Vorzeitiger Abzug aus Afghanistan Australien verärgert de Maizière
18.04.2012, 13:17 Uhr
Australische Soldaten in Bagram.
(Foto: REUTERS)
Die jüngsten Angriffe der Taliban auf Kabul und andere Städte zeigen, wie fragil die Lage in Afghanistan ist. Ungeachtet dessen kündigt Australien einen vorzeitigen Abzug seiner Truppen schon für das kommende Jahr an. In Deutschland zeigt man sich überrascht von der Entwicklung, die Nato besänftigt. Jetzt kokettiert auch Neuseeland mit einem solchen Schritt.
Bundesverteidigungsminister Thomas de Maizière hat sich "überrascht" über die Pläne Australiens für einen vorgezogenen Abzug seiner Soldaten aus Afghanistan gezeigt. Ein Abzug noch vor der vereinbarten Frist Ende 2014 berge hohe Risiken für das Land. Das Thema beschäftigt auch ein Treffen der Nato-Außen- und Verteidigungsminister in Brüssel. Generalsekretär Anders Fogh Rasmussen beschwichtigte die Minister: Es sei alles im grünen Bereich, das australische Vorgehen gehörte zur Strategie der Allianz. Er sei ganz und gar "nicht beunruhigt".
Die australische Regierungschefin Julia Gillard hatte den Abzug der 1550 Soldaten ihres Landes schon im kommenden Jahr als "Meilenstein" bezeichnet.
"Was Australien angeht, so hat mich die Mitteilung überrascht", sagte de Maizière. "Mein australischer Kollege hat im Februar noch anderes vorgetragen. Aber das kann uns nicht in unserer Strategie beirren, bis Ende 2014 den Abzug zu organisieren – so zu organisieren, dass dort nachhaltig Erfolge gesichert werden." Die jüngsten Angriffe der radikal-islamischen Taliban in Kabul und anderen afghanischen Städte hätte gezeigt, wie instabil die Lage in dem Land noch immer sei. Ein voreiliger Abzug berge enorme Risiken für Afghanistan.
Umso wichtiger sei es, Afghanistan auch nach 2014 nicht im Stich zu lassen. "Es gibt keine Sicherheit, die nur gestützt ist auf Militär und Polizei", erklärte de Maizière. Die Sicherheit müsse einher gehen mit einer guten Regierungsführung, einem halbwegs korruptionsfreien Land, mit wirtschaftlicher Entwicklung und Bildung für die Menschen.

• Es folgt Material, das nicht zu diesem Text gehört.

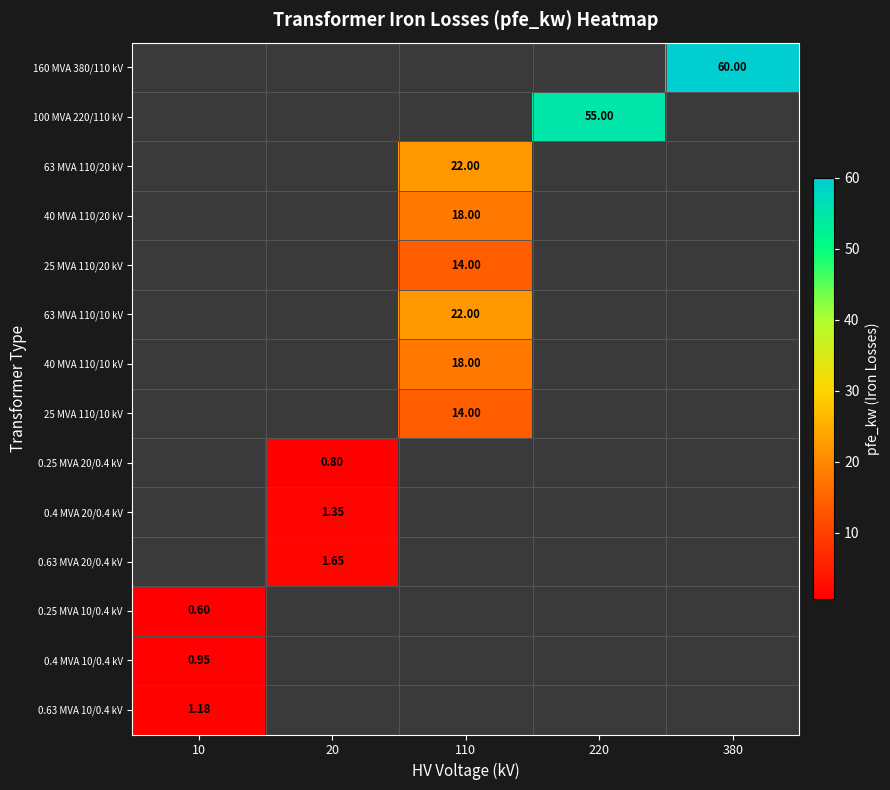

At which label is 0.4 MVA 20/0.4 kV closest to 0?

10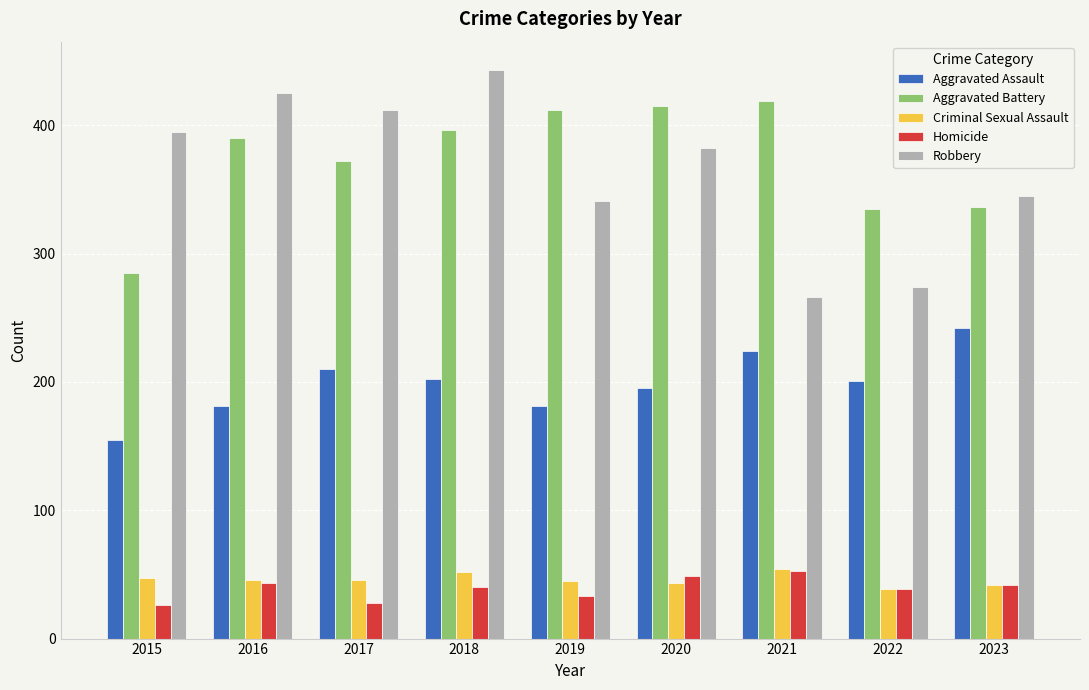

What is the value of the Aggravated Assault bar at the 3rd from the left?

210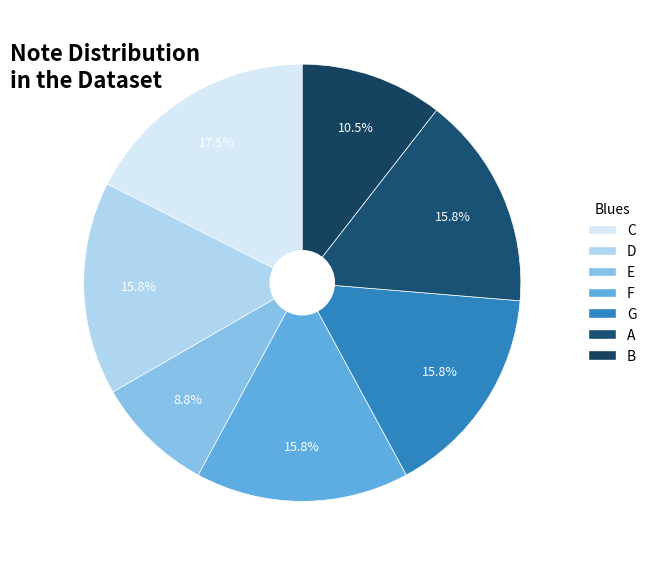

How many segments does this pie chart have?

7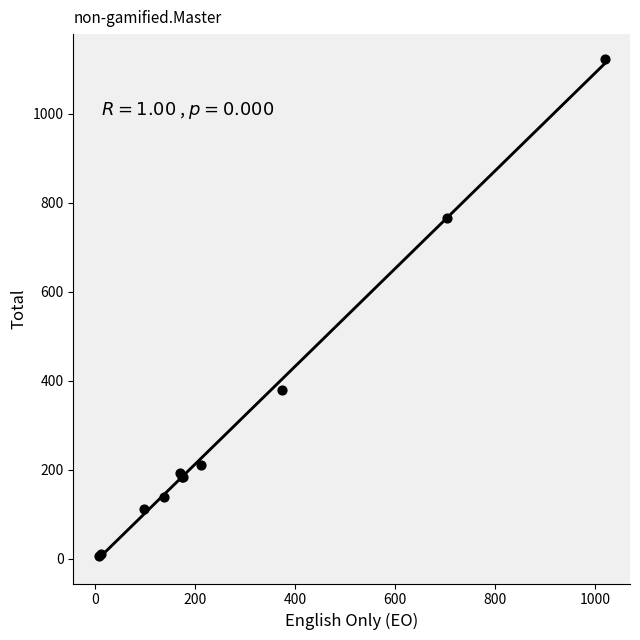

What Y value in the scatter plot is closest to 565?

379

Spekulationen auch in Neuseeland
Einen Tag nach der australischen Ankündigung zog auch Neuseeland nach. Die 140 Soldaten in einem Wiederaufbauteam in der Provinz Bamian kehrten womöglich vor 2014 zurück, berichtete Radio Neuseeland. Die Regierung wollte sich auf Spekulationen über den genauen Abzugstermin nicht einlassen. Außenminister Murray McCully, der zur Tagung der Außen- und Verteidigungsminister der Nato in Brüssel ist, bestätigte lediglich, dass die Provinz Bamian wahrscheinlich zu den ersten gehören wird, in der afghanische Sicherheitskräfte die volle Verantwortung übernehmen. "Wir bekommen Signale, dass das schneller passiert als erwartet", sagte er.
Rasmussen sagte jedoch, von einem "Sturm auf den Ausgang" aus dem Afghanistan-Einsatz könne keine Rede sein. "Unsere Botschaft an die Feinde Afghanistans ist klar: Ihr könnt uns nicht aussitzen", sagte der Generalsekretär. Er sehe nach 2014 keine Kampfeinsätze mehr für die dann noch in Afghanistan verbleibenden Soldaten der Nato und anderer Partnerländer. "Wir werden weiterhin helfen und ausbilden", sagte er. Über die Frage, ob noch Kampftruppen zum Schutz der Ausbilder benötigt werden, sei noch nicht entschieden.
Kostenaufteilung noch nicht entschieden
Das Treffen der Minister in Brüssel dient der Vorbereitung auf den Nato-Gipfel im kommenden Monat in Chicago. Dort soll dann über die milliardenschwere Unterstützung von Armee und Polizei in Afghanistan nach dem Truppenabzug 2014 entscheiden werden. Erst dann werde man ein klares Bild bekommen über die Zusagen zur Finanzierung der afghanischen Sicherheitskräfte, sagte Rasmussen. De Maiziere brachte eine Summe von gut vier Milliarden Dollar jährlich ins Gespräch. Eine Entscheidung über die Aufteilung dieser Kosten werde aber bei dem Vorbereitungstreffen der Minister noch nicht fallen. Rasmussen forderte die Verbündeten auf, einen "fairen Anteil" an den Kosten zu übernehmen.